So I have a relatively simple model - including a Dirichlet distribution - that works fine with MLE and MAP estimation (AutoDelta guide) but fails to do anything useful with any other guide. I tried AutoNormal, AutoDiagNormal, and a manually specified guide. All yielded similar (wrong) results. Unfortunately, I need uncertainty quantification, so simply doing MAP estimation / AutoDelta is not an option.
Not fully reproducible (can add that if it helps), but the gist of what I am doing:
def model_IR(x, y=None):
arr = x.detach().cpu().numpy()
assert np.all(arr[:-1] <= arr[1:]), "x input is assumed to be sorted"
if y is not None:
assert x.shape == y.shape
steps = pyro.sample("steps", dist.Dirichlet(torch.ones_like(x))) # flat prior over vector with positive entries that sums to one
scale = pyro.sample("scale", dist.Beta(1, 1)) # flat prior over [0, 1] variable
# probs is a (latent) monotonically increasing vector with probs[0] >= 0 and probs[-1] < 1.
probs = torch.minimum(steps.cumsum(-1) * scale, torch.tensor(1 - 1e-7)) # I do not know why the clipping is necessary
with pyro.plate("data", x.shape[0]):
# observed binary outcomes, p(y=1) given by probs
observation = pyro.sample("obs", dist.Bernoulli(probs=probs), obs=y)
def guide_IR(x, y=None):
dirichlet_pars = pyro.param("dirichlet_pars", torch.ones_like(x), constraint=dist.constraints.positive)
steps = pyro.sample("steps", dist.Dirichlet(dirichlet_pars))
beta_alpha = pyro.param("beta_alpha", torch.tensor(1.0), constraint=dist.constraints.positive)
beta_beta = pyro.param("beta_beta", torch.tensor(1.0), constraint=dist.constraints.positive)
scale = pyro.sample("scale", dist.Beta(beta_alpha, beta_beta))
# SVI estimation, runs through but doesn't yield anywhere near correct results.
# I also tried guide_IR above and an AutoDiagNormal guide, all yielding similar (wrong) results.

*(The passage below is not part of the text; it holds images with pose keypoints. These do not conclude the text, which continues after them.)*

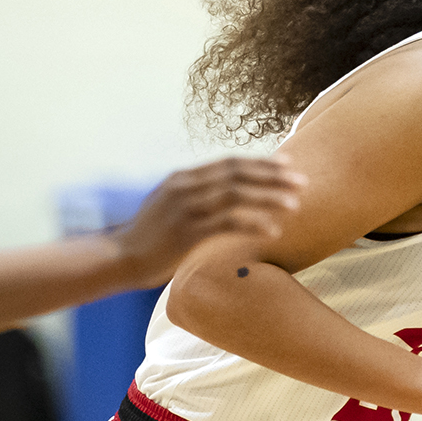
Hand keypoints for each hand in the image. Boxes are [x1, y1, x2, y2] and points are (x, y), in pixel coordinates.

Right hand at [113, 156, 305, 286]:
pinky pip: (228, 222)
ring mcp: (186, 208)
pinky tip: (273, 229)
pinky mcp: (187, 231)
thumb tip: (226, 197)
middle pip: (238, 174)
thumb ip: (196, 197)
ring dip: (269, 198)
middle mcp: (185, 186)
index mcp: (183, 178)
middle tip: (301, 182)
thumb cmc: (149, 237)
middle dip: (273, 176)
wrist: (120, 258)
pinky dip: (254, 223)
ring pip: (237, 195)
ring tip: (295, 205)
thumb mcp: (170, 207)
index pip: (229, 163)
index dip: (261, 163)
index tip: (287, 165)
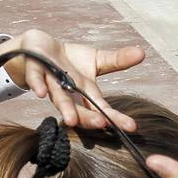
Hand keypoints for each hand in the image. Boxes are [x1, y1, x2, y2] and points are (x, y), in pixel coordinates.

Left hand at [0, 30, 145, 130]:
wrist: (37, 50)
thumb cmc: (68, 61)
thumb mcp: (96, 60)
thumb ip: (117, 60)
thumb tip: (142, 53)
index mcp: (84, 92)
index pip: (101, 108)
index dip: (115, 118)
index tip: (131, 127)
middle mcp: (68, 92)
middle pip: (79, 109)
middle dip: (89, 118)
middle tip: (102, 124)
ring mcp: (51, 82)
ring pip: (58, 97)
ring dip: (65, 108)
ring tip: (72, 120)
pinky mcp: (35, 69)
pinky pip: (35, 78)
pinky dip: (38, 85)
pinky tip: (41, 93)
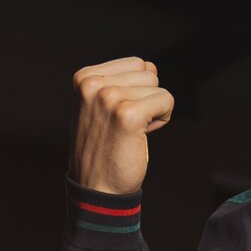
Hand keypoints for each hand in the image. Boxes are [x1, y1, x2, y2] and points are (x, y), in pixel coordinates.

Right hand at [71, 56, 175, 196]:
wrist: (97, 187)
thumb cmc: (104, 148)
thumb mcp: (103, 106)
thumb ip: (124, 82)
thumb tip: (151, 66)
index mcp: (84, 78)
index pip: (134, 64)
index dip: (136, 91)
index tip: (119, 115)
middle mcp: (93, 84)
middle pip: (147, 73)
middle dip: (146, 99)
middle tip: (125, 127)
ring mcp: (108, 97)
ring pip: (157, 86)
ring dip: (153, 110)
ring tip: (131, 132)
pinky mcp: (127, 114)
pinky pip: (166, 100)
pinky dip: (163, 118)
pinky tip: (143, 134)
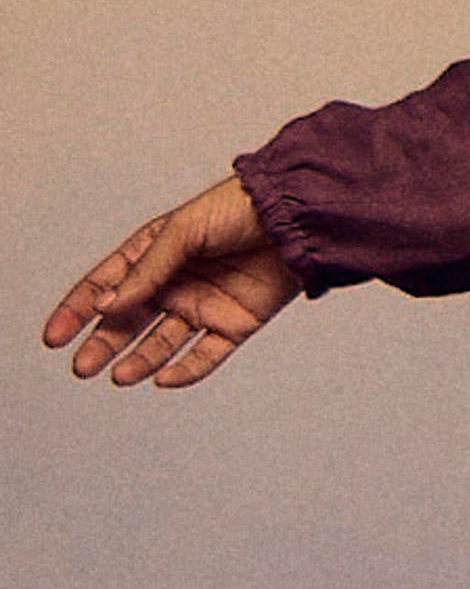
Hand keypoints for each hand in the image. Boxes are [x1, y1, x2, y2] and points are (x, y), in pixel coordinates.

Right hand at [43, 175, 300, 387]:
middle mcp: (175, 283)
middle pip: (129, 321)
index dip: (78, 310)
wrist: (296, 216)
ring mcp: (204, 306)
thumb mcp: (182, 231)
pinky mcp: (235, 325)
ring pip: (162, 343)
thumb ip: (147, 270)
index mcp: (154, 255)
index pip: (106, 286)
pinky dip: (185, 371)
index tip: (54, 336)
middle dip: (103, 343)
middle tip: (82, 366)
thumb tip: (107, 304)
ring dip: (138, 360)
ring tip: (118, 375)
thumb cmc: (237, 209)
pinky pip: (206, 356)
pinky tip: (163, 379)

# When I use AutoDelta(model_IR) here, I get the same (correct) result as with ML estimation.
guide = AutoNormal(model_IR)
scheduler = pyro.optim.MultiStepLR({'optimizer': torch.optim.Adam,
'optim_args': {'lr': 0.005},
'milestones': [20],
'gamma': 0.2})
svi = SVI(model=model_IR, guide=guide, optim=scheduler, loss=Trace_ELBO())
for i in range(5000):
loss = svi.step(X_train, y_train, mle=mle)
predictive = Predictive(model_IR, guide=guide, num_samples=100)
svi_samples = predictive(X_train)
probs = svi_samples['scale'].squeeze().unsqueeze(-1) * svi_samples['steps'].squeeze().cumsum(-1)
Without going into the details, this is what a correct solution of variable “probs” on y axis plotted vs. x would look like in my test case (as correctly identified when doing MLE/MAP estimation): 0 in the left half, jumps to 1 in the right half (blue line; the black dashed line is just for reference).
This is what’s estimated by SVI instead (in this case, using the AutoNormal guide): close to a diagonal.
Any ideas on how I might get closer to a correct solution are highly appreciated!
I believe I already do most if not all applicable things mentioned in the Tips and Tricks section of the SVI tutorial.
Am I correct in assuming that the model / prior cannot be the problem because it works with an AutoDelta guide?
Is it possible to evaluate the loss at the true solution and see whether I’m just seeing a local minimum and need to play around more with the optimization strategy? (Results were at least robust to different learning rates, LR scheduling yes/no, and different initialization attempts. So I am not overly optimistic about this.)
One thing that thoroughly confuses me is that when I perform inference using MCMC (NUTS, 4 chains, 1000 warmup steps + 1000 samples) I also receive results like in the second figure above. But MCMC is fully independent of the guide… so maybe the problem is not with the guide, after all? But how can the model/prior be at fault if it works nicely with the AutoDelta guide / MAP? Maybe the problem is somehow with how I use predictive
in the end…? I am basically just interested in the distribution of the latent “probs” variable.